Он поехал. Стал работать смазчиком незнакомых, казавшихся ему удивительно умными машин. Малограмотный паренек, он не мог разобраться во всех хитросплетениях отдельных деталей, узлов – что для чего служит и от чего приходит в движение.
Захотелось постичь всю эту премудрость. Пошел учиться в вечернюю школу. Надо было начинать с азов. Он не побоялся. Потом был рабфак. Потом высшее техническое училище. И Московский авиационный институт. На жизнь зарабатывал, разгружая вагоны на железной дороге. Он был упрям. Мало спал, недоедал, но учебу не бросил. Никогда не давал себе поблажки. Когда друзья, прифасонившись, вечером звали в кино, с девчатами на танцы, он отмахивался.
Случилось так, что близко познакомился с воздухоплаванием, которое тогда только еще начинало развиваться. Увлекся необыкновенно. В авиационном институте открылся дирижаблестроительный факультет – он тотчас же перешел на него.
Позже, когда уже стал командиром корабля, не раз, пролетая над Волгой, подумывал: свернуть бы немного в сторону, к Саранску, и низко-низко проплыть над родной деревушкой, чтобы все увидели прекрасный, никогда ими не виданный воздушный корабль и командира корабля, бывшего их деревенского пастушонка.

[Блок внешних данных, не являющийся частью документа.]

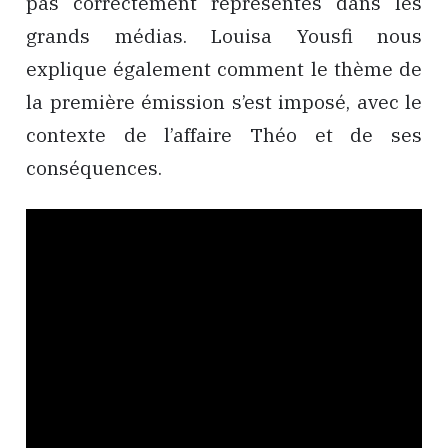
pas correctement représentés dans les
grands médias. Louisa Yousfi nous
explique également comment le thème de
la première émission s’est imposé, avec le
contexte de l’affaire Théo et de ses
conséquences.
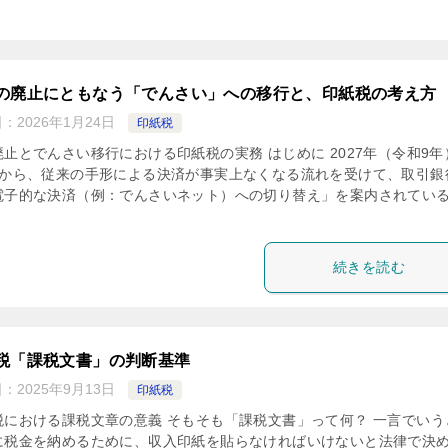
の廃止にともなう「でんさい」への移行と、印紙税の考え方
日：
2026年1月24日
印紙税
止とでんさい移行における印紙税の実務 はじめに 2027年（令和9年
日から、従来の手形による決済が事実上なくなる流れを受けて、取引銀
電子的な決済（例：でんさいネット）への切り替え」を案内されてい
続きを読む
税「課税文書」の判断基準
日：
2025年9月13日
印紙税
税における課税文章の意義 そもそも「課税文書」って何？ 一言でいう
に税金を納めるために、収入印紙を貼らなければいけないと法律で決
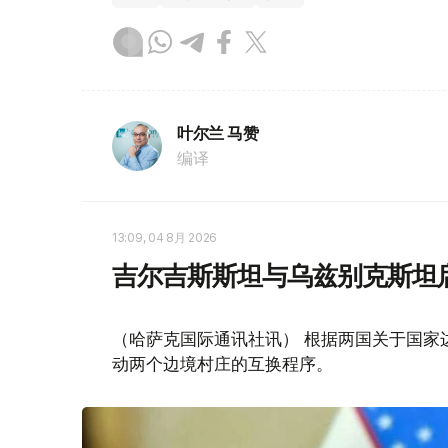
叶尔兰 马赞
编译
13:09, 04 8月 2026
吉尔吉斯斯坦与乌兹别克斯坦
（哈萨克国际通讯社讯） 根据两国关于国家
动两个边境村庄的互换程序。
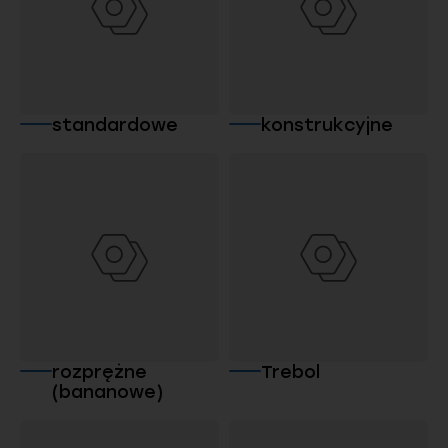
standardowe
konstrukcyjne
rozprężne
Trebol
(bananowe)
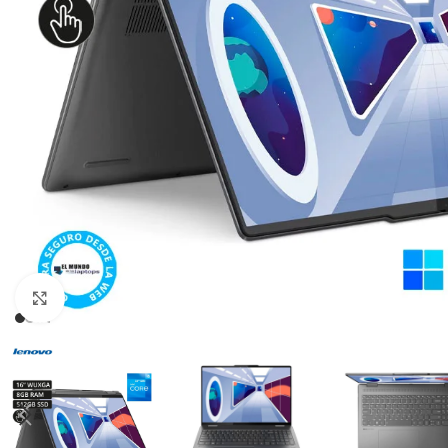
Click para agrandar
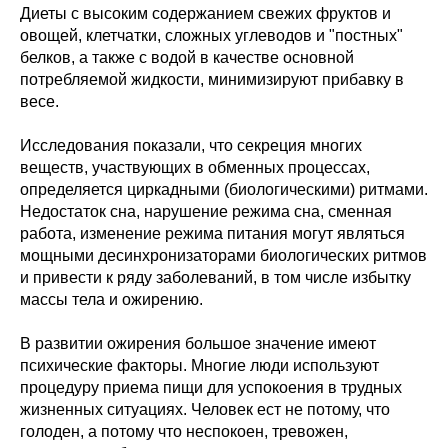
Диеты с высоким содержанием свежих фруктов и
овощей, клетчатки, сложных углеводов и "постных"
белков, а также с водой в качестве основной
потребляемой жидкости, минимизируют прибавку в
весе.
Исследования показали, что секреция многих
веществ, участвующих в обменных процессах,
определяется циркадными (биологическими) ритмами.
Недостаток сна, нарушение режима сна, сменная
работа, изменение режима питания могут являться
мощными десинхронизаторами биологических ритмов
и привести к ряду заболеваний, в том числе избытку
массы тела и ожирению.
В развитии ожирения большое значение имеют
психические факторы. Многие люди используют
процедуру приема пищи для успокоения в трудных
жизненных ситуациях. Человек ест не потому, что
голоден, а потому что неспокоен, тревожен,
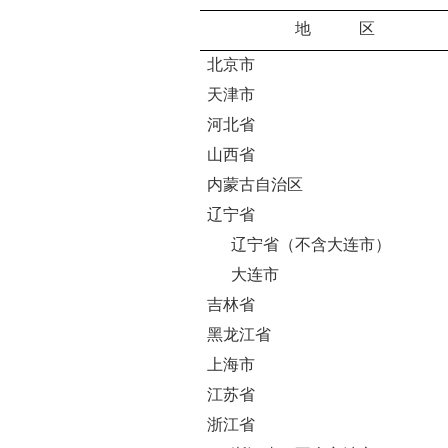
地 区
北京市
天津市
河北省
山西省
内蒙古自治区
辽宁省
辽宁省（不含大连市）
大连市
吉林省
黑龙江省
上海市
江苏省
浙江省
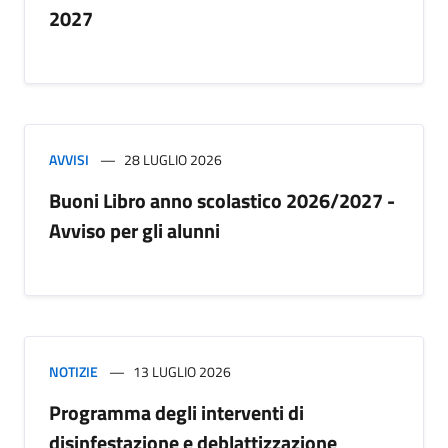
2027
AVVISI
28 LUGLIO 2026
Buoni Libro anno scolastico 2026/2027 -
Avviso per gli alunni
NOTIZIE
13 LUGLIO 2026
Programma degli interventi di
disinfestazione e deblattizzazione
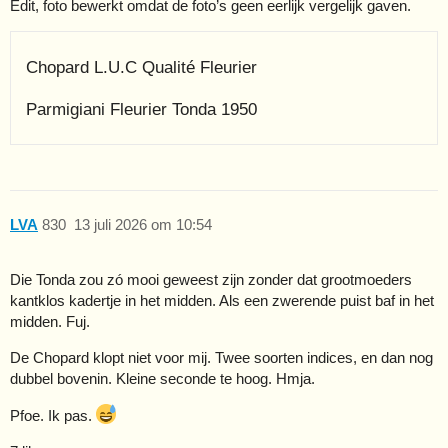
Edit, foto bewerkt omdat de foto’s geen eerlijk vergelijk gaven.
Chopard L.U.C Qualité Fleurier
Parmigiani Fleurier Tonda 1950
LVA
830
13 juli 2026 om 10:54
Die Tonda zou zó mooi geweest zijn zonder dat grootmoeders
kantklos kadertje in het midden. Als een zwerende puist baf in het
midden. Fuj.
De Chopard klopt niet voor mij. Twee soorten indices, en dan nog
dubbel bovenin. Kleine seconde te hoog. Hmja.
Pfoe. Ik pas.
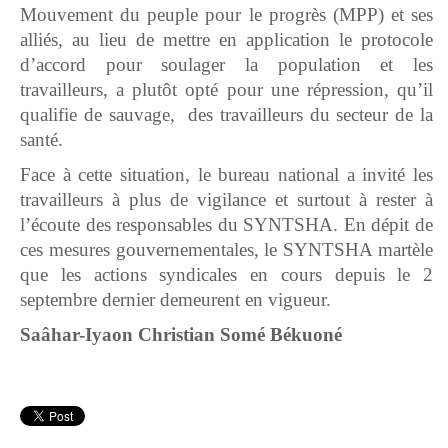
Mouvement du peuple pour le progrès (MPP) et ses
alliés, au lieu de mettre en application le protocole
d’accord pour soulager la population et les
travailleurs, a plutôt opté pour une répression, qu’il
qualifie de sauvage, des travailleurs du secteur de la
santé.
Face à cette situation, le bureau national a invité les
travailleurs à plus de vigilance et surtout à rester à
l’écoute des responsables du SYNTSHA. En dépit de
ces mesures gouvernementales, le SYNTSHA martèle
que les actions syndicales en cours depuis le 2
septembre dernier demeurent en vigueur.
Saâhar-Iyaon Christian Somé Békuoné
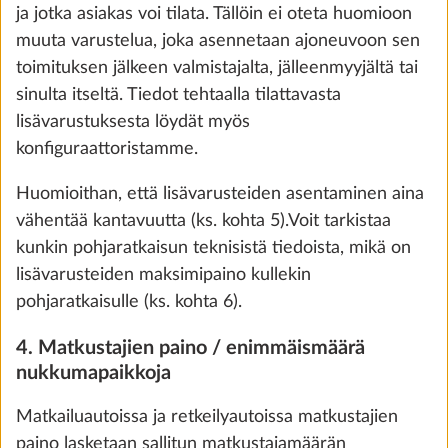
ja jotka asiakas voi tilata. Tällöin ei oteta huomioon
Sisustus ja kalusteet
muuta varustelua, joka asennetaan ajoneuvoon sen
toimituksen jälkeen valmistajalta, jälleenmyyjältä tai
sinulta itseltä. Tiedot tehtaalla tilattavasta
lisävarustuksesta löydät myös
konfiguraattoristamme.
Huomioithan, että lisävarusteiden asentaminen aina
vähentää kantavuutta (ks. kohta 5).Voit tarkistaa
kunkin pohjaratkaisun teknisistä tiedoista, mikä on
lisävarusteiden maksimipaino kullekin
We use cookies to enable you to make the best
pohjaratkaisulle (ks. kohta 6).
possible use of our website and to improve our
Irtomattosarja asuinosassa
Lisäti
communication with you. We take your
4. Matkustajien paino / enimmäismäärä
10,0 kg
preferences into account and process data for
nukkumapaikkoja
420 €
statistics and marketing only if you give us your
Matkailuautoissa ja retkeilyautoissa matkustajien
consent by clicking on "Accept all". You can
Lisää
paino lasketaan sallitun matkustajamäärän
revoke your consent at any time with effect for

…Гондолу по-прежнему сильно раскачивало. Жесткие подвески, которыми она крепилась к килю, словно сговорившись, поочередно скрипели – правые… левые… правые… левые… Снег то вился перед плексигласовым окном, то пропадал. Тогда впереди была лишь спокойная чернота. Видимости все равно никакой.
Шли по приборам, по радиомаяку. Сейчас их путь на Петрозаводск. Дальше пойдут на Мурманск. Радиостанция Петрозаводска специально для них непрерывно передавала музыку. Установленные перед самым отлетом на корабле два радиополукомпаса – нигде, даже в авиации, еще не применявшиеся навигационные приборы – принимали эту музыку, чутко реагируя на силу и направленность радиоволн. Стрелка индикатора радиополукомпаса тотчас показывала малейшее отклонение корабля от курса. Задача штурвального – следить, чтобы стрелка все время была на нуле – это означает, что они идут точно по курсу.
С первой же минуты, как они пошли по радиомаяку, все увидели достоинства этого прибора. Особенно эти достоинства скажутся в Арктике, где вблизи магнитного полюса Земли обыкновенный магнитный компас дает большие отклонения. Радиополукомпас легче и точнее сможет вывести их на радиостанцию Кренкеля.